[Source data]
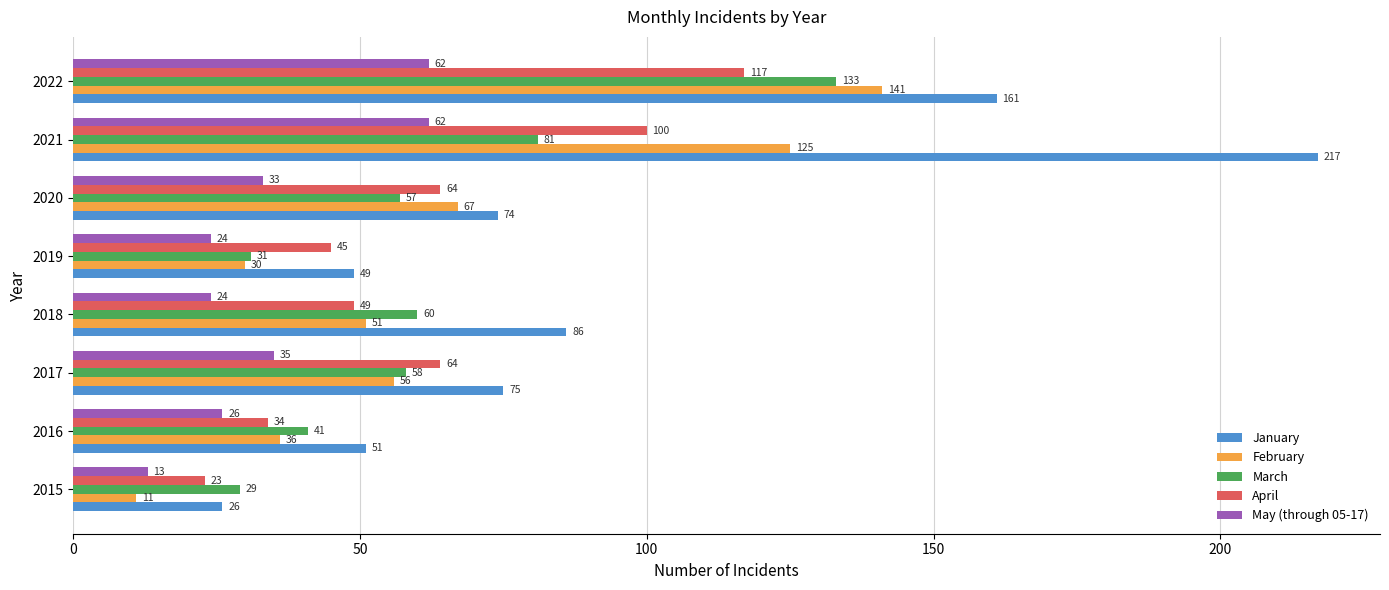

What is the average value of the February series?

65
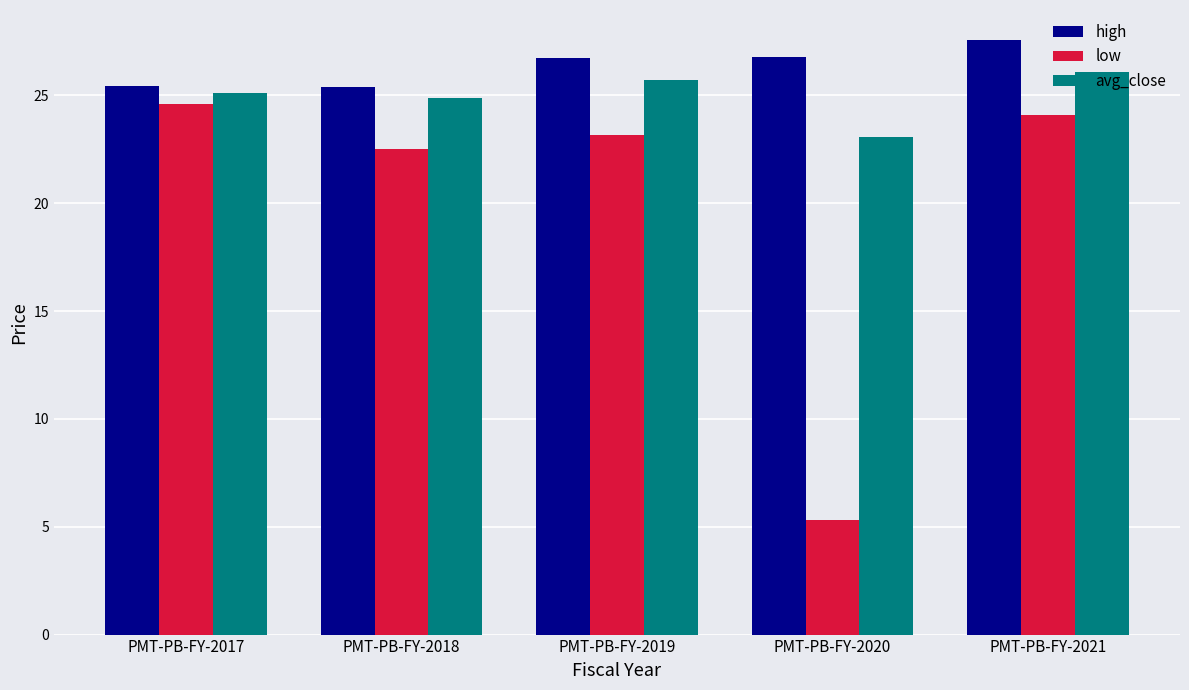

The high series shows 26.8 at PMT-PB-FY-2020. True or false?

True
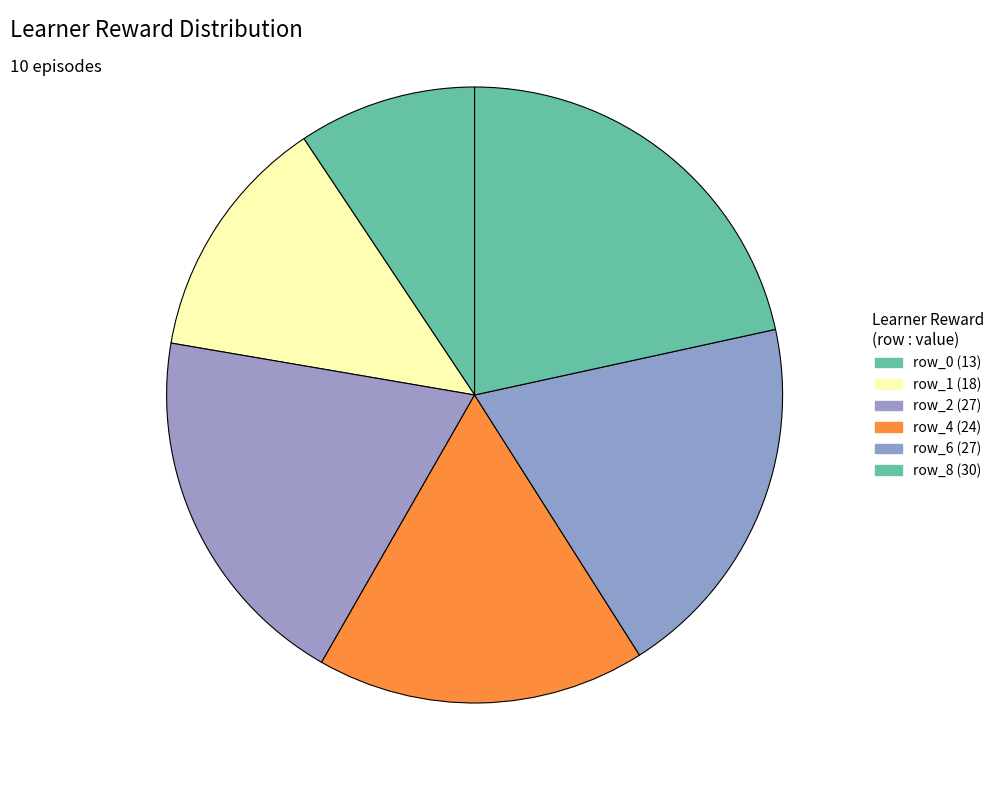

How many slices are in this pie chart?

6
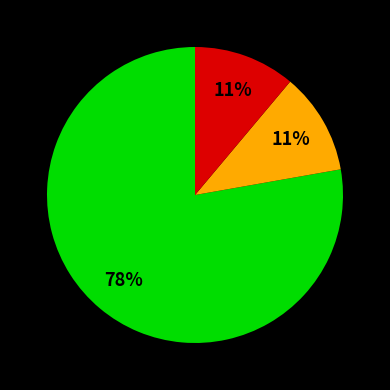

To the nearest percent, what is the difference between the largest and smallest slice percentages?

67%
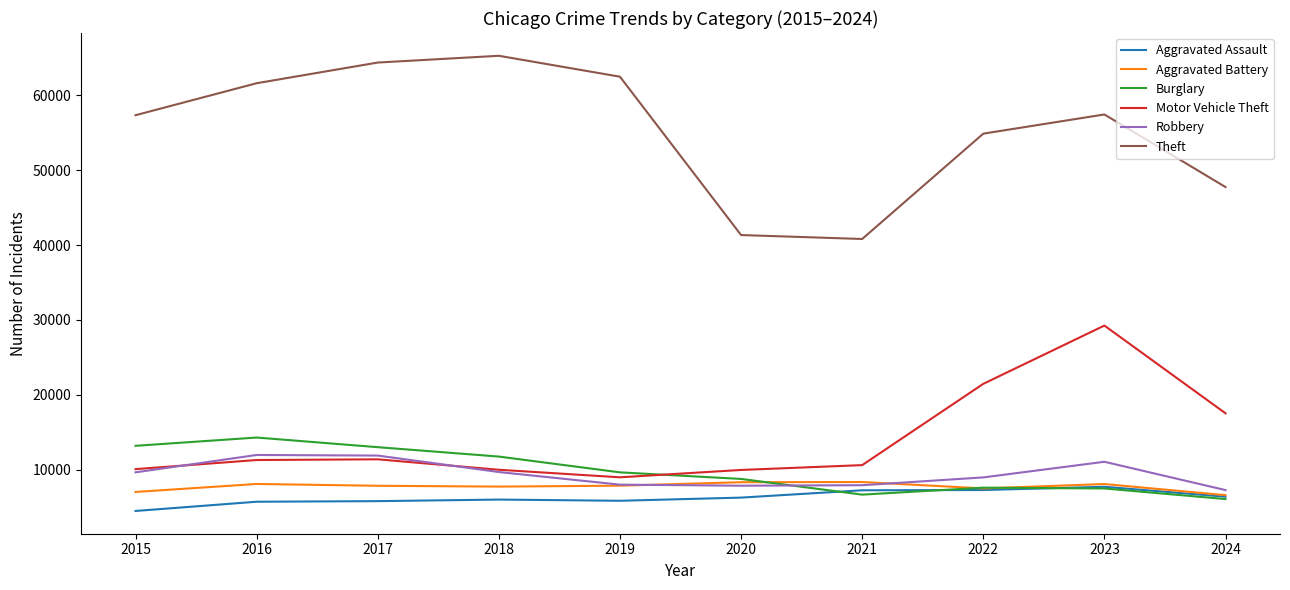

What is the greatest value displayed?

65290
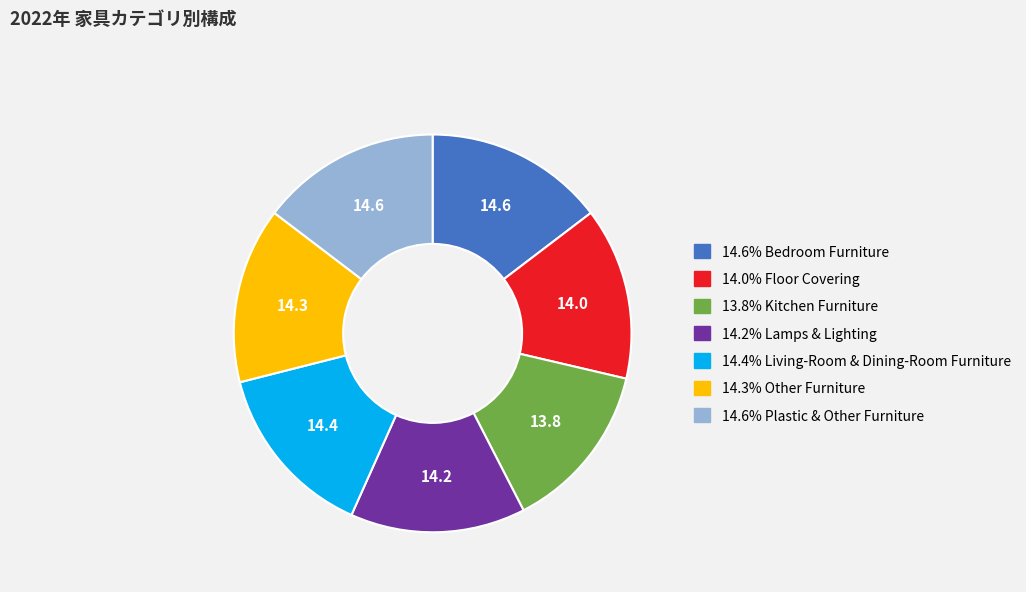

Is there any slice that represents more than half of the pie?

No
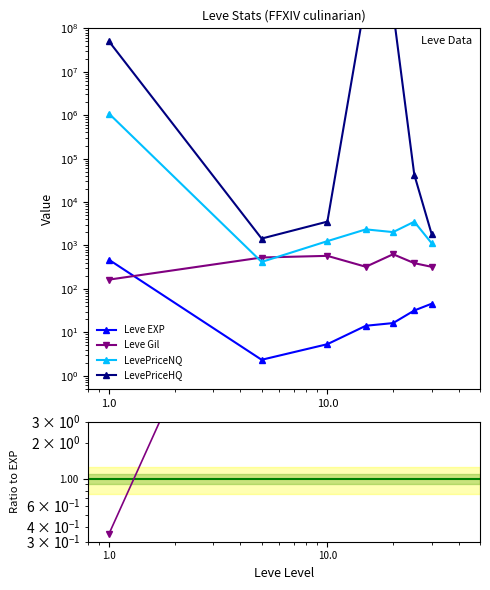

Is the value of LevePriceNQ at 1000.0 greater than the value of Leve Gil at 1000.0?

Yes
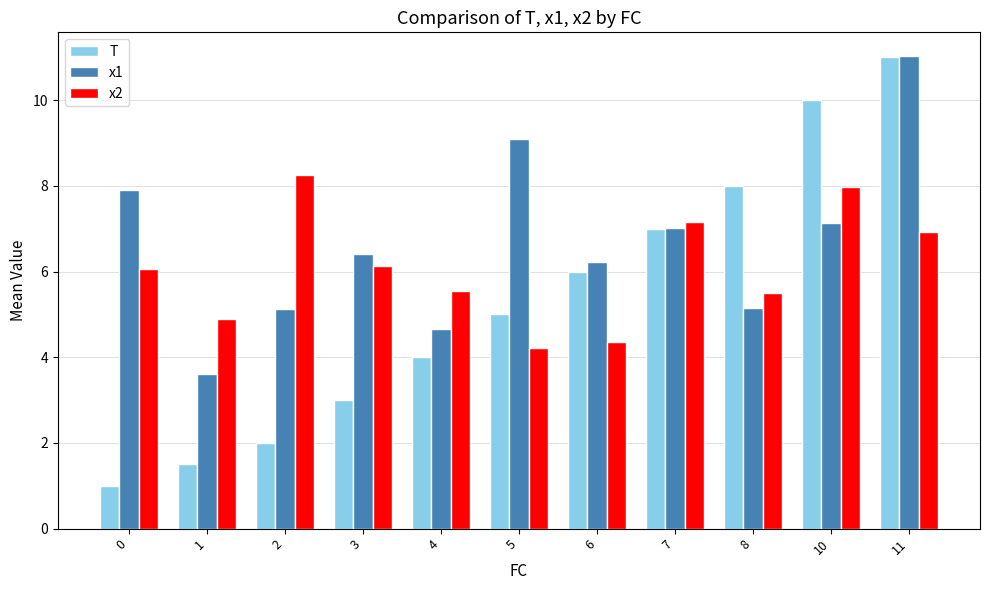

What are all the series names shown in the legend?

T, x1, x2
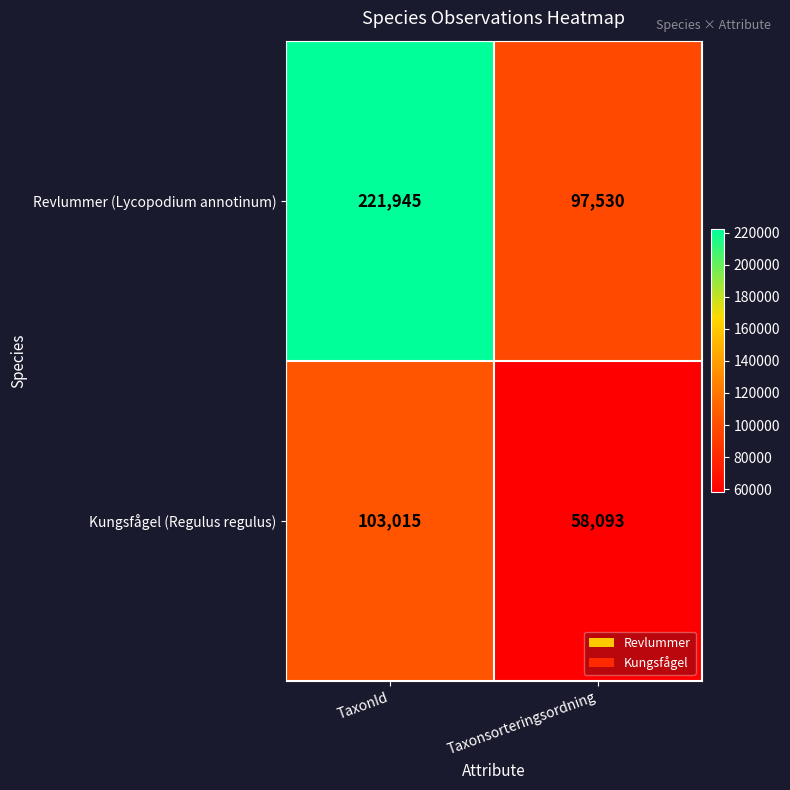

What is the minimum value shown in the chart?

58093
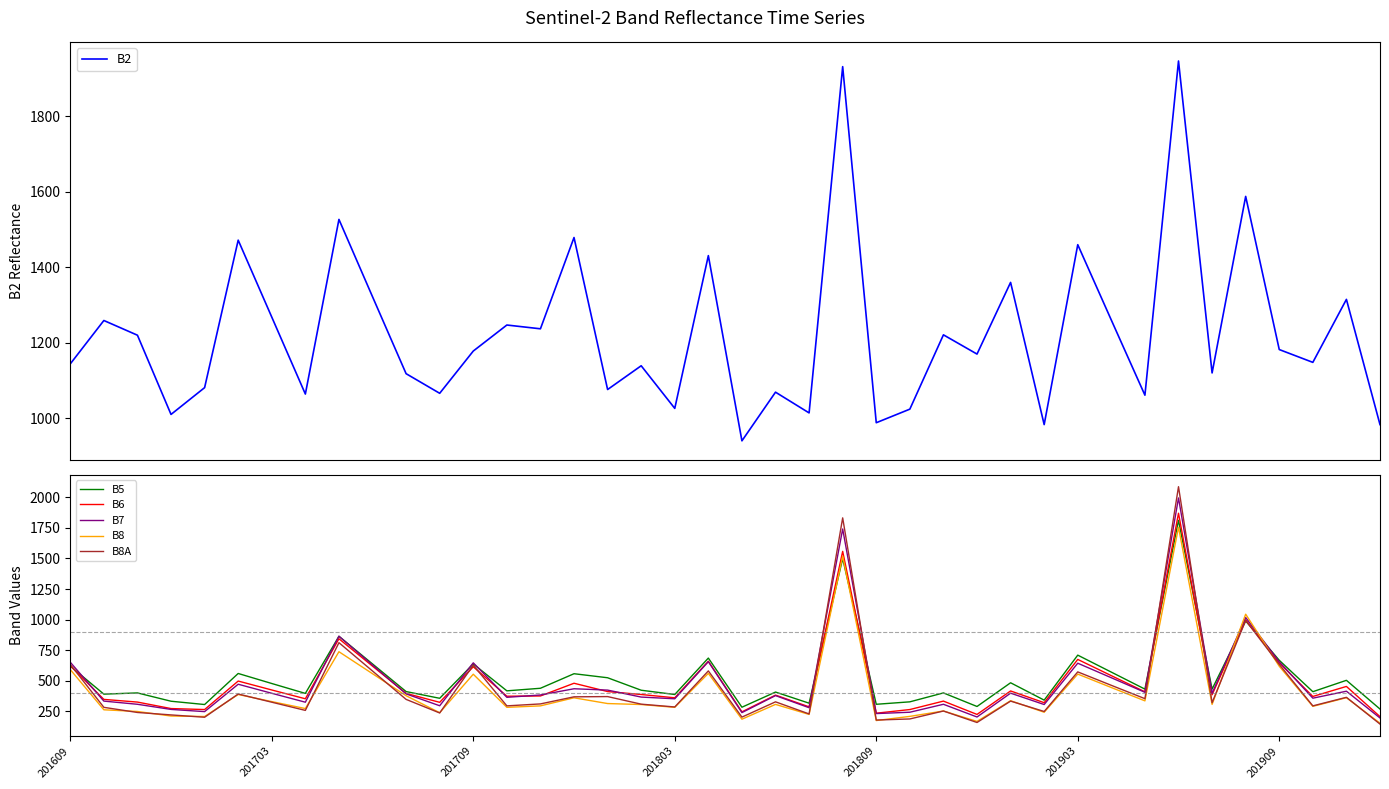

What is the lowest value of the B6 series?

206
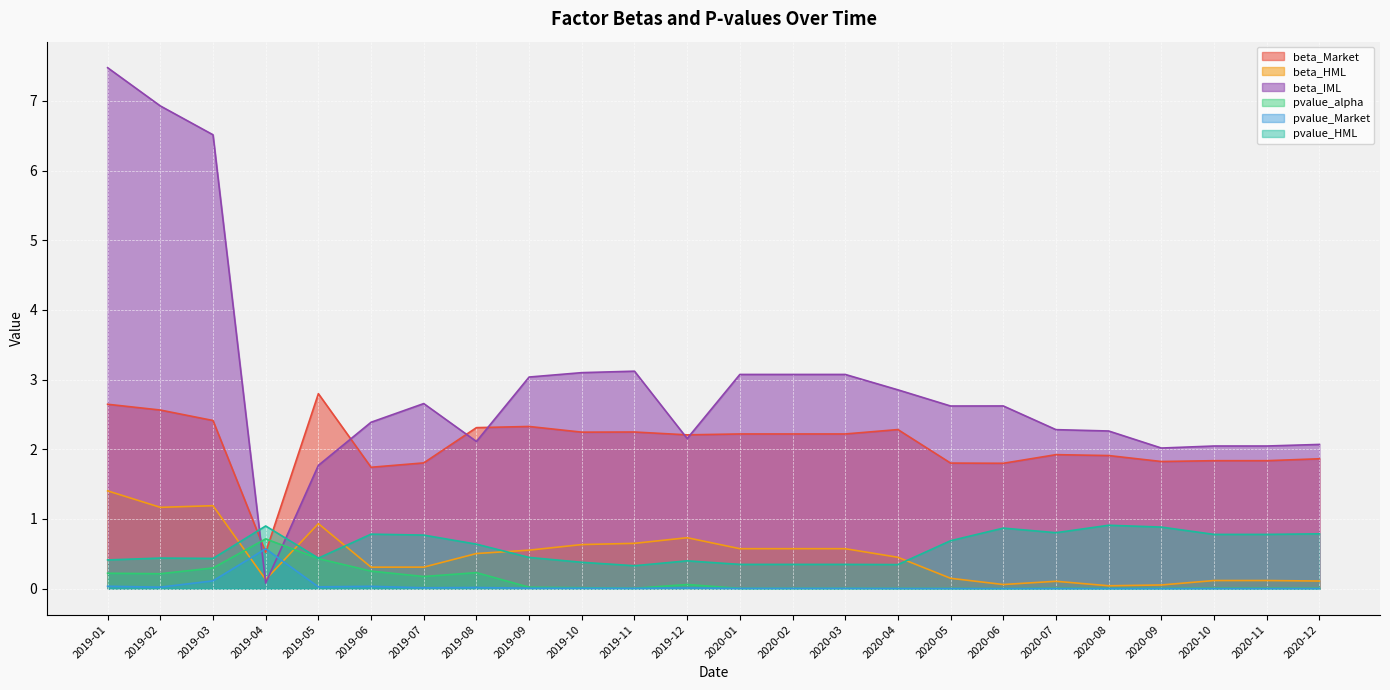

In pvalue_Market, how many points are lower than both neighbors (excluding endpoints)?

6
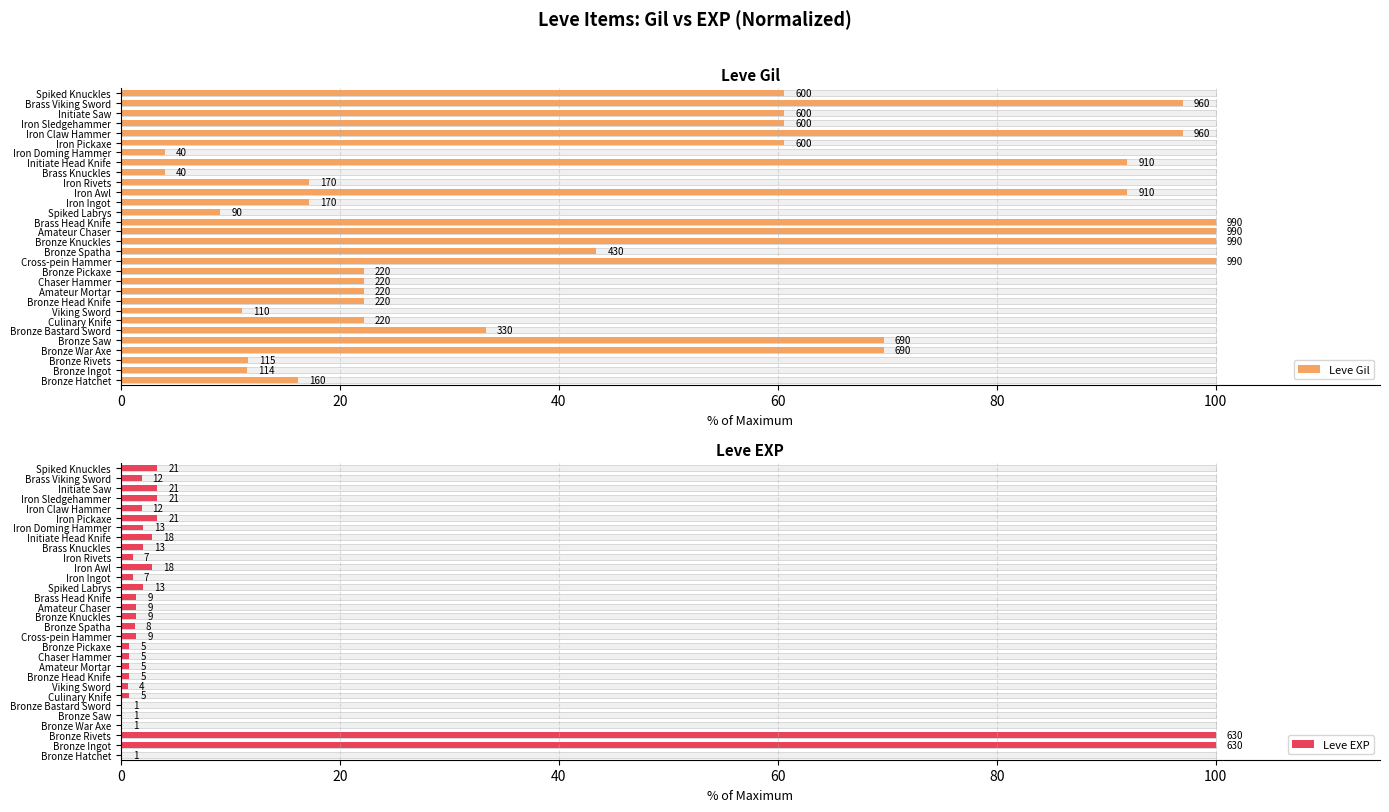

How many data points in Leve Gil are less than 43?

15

_Job_:
Copy the lines above exactly, starting with the line that contains "In pvalue_Market, how" and going on through the last line. Omit the pictures.

_Exercise result_:
In pvalue_Market, how many points are lower than both neighbors (excluding endpoints)?

6

How many data points in Leve Gil are less than 43?

15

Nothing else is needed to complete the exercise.